**What the task asks:** Although the data below holds other lines too, output only those from the line with "Approve the debt" up to and including the line with "Approve additional prudential", exactly as they appear.

**Exercise inputs:**
[Start of Attachment]
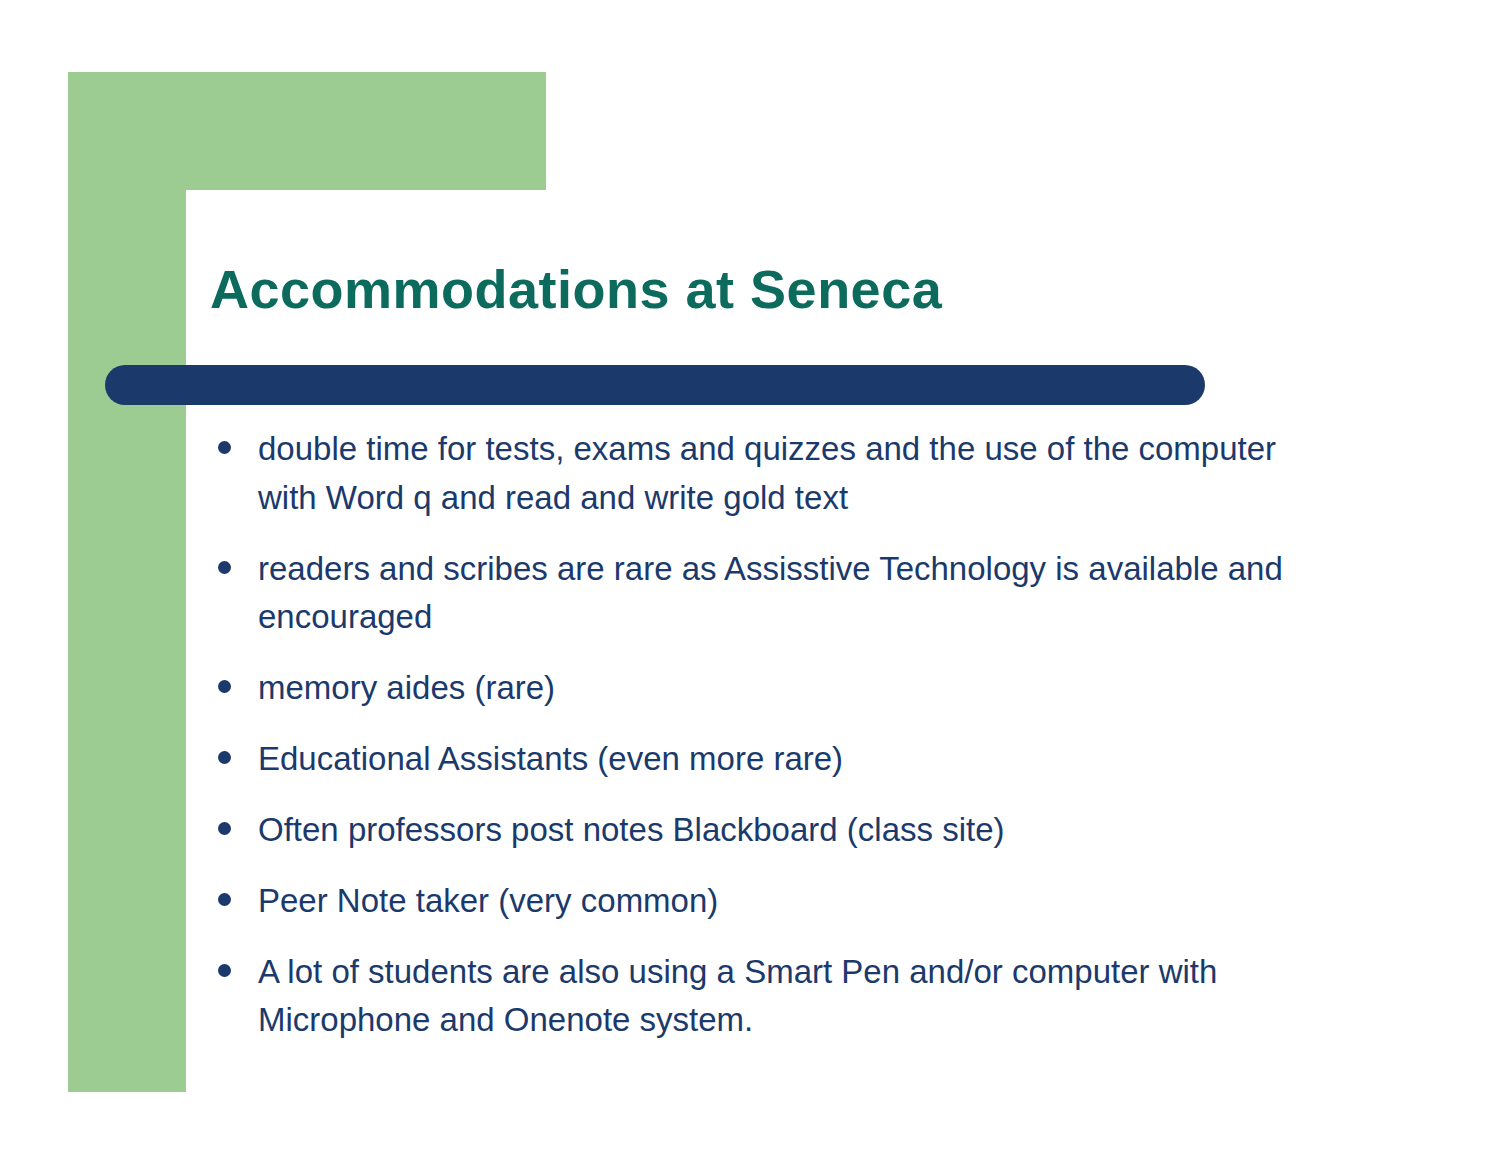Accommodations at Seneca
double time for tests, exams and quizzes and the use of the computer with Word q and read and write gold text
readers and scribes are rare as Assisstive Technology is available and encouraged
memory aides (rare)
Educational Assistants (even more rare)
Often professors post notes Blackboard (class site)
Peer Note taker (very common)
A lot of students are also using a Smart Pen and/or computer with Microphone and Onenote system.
[End of Attachment]
[Start of Attachment]
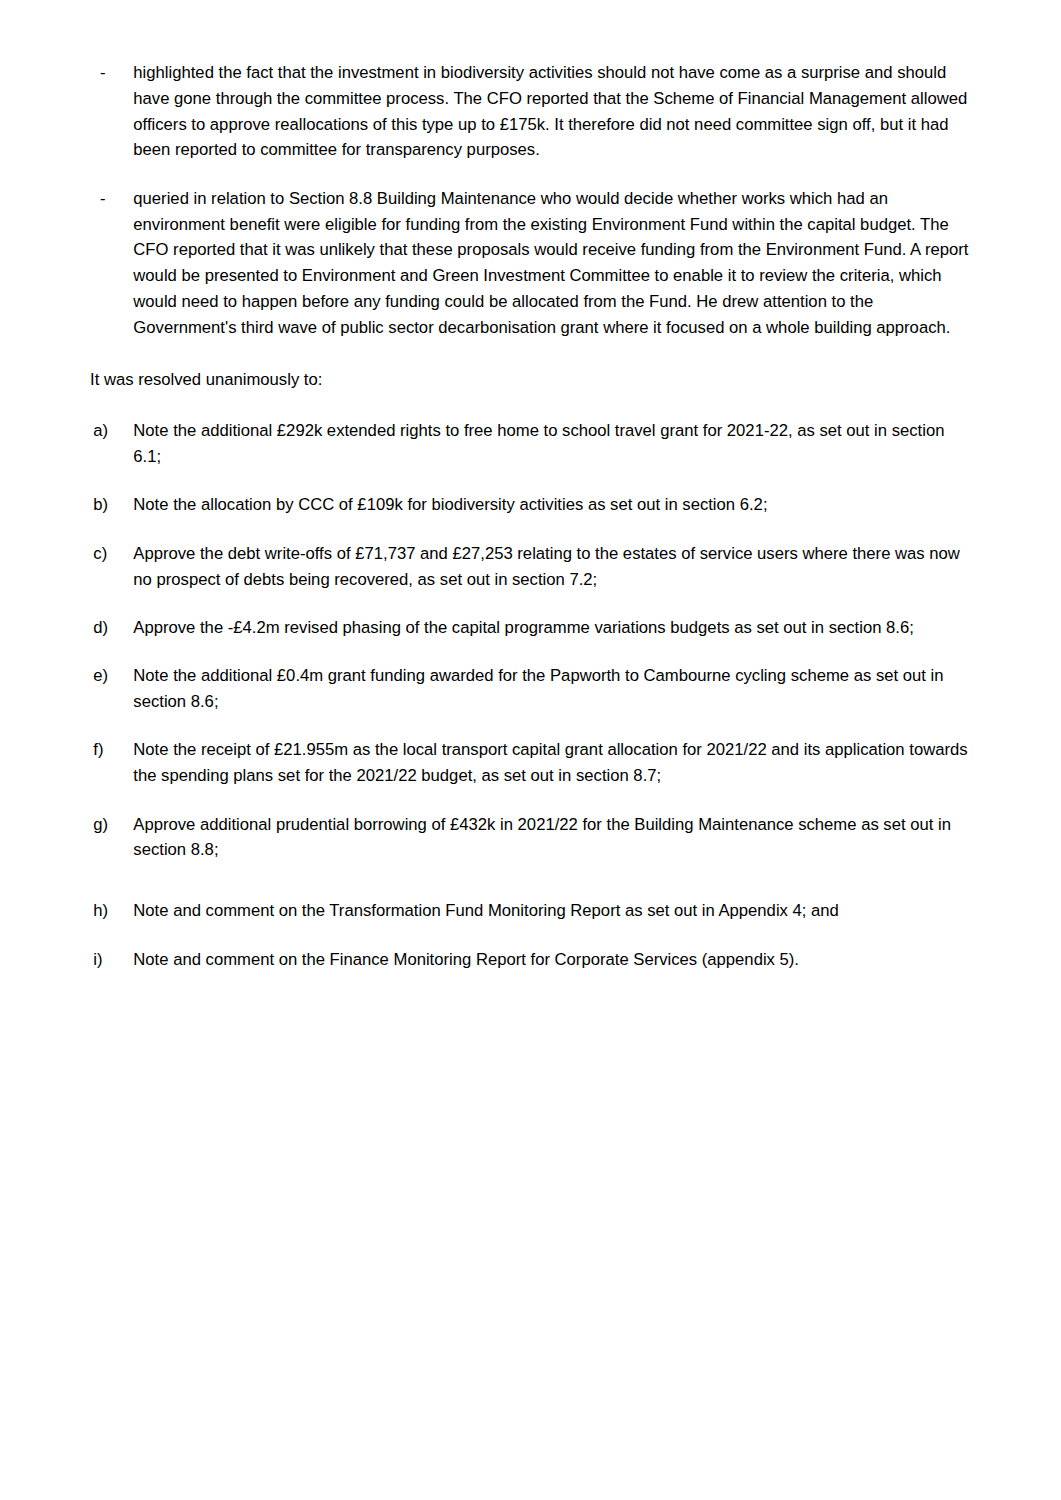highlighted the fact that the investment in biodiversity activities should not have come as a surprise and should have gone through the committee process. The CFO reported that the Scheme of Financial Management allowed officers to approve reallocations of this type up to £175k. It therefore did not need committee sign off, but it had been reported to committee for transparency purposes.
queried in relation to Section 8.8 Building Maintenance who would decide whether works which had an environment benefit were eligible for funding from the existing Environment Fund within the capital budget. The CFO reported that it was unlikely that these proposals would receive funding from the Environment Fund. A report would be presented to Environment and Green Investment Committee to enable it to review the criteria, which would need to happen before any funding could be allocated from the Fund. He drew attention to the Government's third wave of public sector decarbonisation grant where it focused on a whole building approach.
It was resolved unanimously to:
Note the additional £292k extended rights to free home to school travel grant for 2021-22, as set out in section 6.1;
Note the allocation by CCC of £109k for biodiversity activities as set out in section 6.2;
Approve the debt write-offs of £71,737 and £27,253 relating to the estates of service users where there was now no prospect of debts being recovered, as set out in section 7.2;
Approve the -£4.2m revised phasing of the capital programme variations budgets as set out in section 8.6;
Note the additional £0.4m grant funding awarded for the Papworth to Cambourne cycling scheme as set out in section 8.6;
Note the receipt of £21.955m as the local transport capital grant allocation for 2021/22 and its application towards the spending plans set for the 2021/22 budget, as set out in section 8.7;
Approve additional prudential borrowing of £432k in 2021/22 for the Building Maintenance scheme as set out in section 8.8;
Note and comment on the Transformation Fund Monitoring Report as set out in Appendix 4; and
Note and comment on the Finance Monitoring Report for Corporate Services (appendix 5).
[End of Attachment]
**Result of this exercise:**
Approve the debt write-offs of £71,737 and £27,253 relating to the estates of service users where there was now no prospect of debts being recovered, as set out in section 7.2;
Approve the -£4.2m revised phasing of the capital programme variations budgets as set out in section 8.6;
Note the additional £0.4m grant funding awarded for the Papworth to Cambourne cycling scheme as set out in section 8.6;
Note the receipt of £21.955m as the local transport capital grant allocation for 2021/22 and its application towards the spending plans set for the 2021/22 budget, as set out in section 8.7;
Approve additional prudential borrowing of £432k in 2021/22 for the Building Maintenance scheme as set out in section 8.8;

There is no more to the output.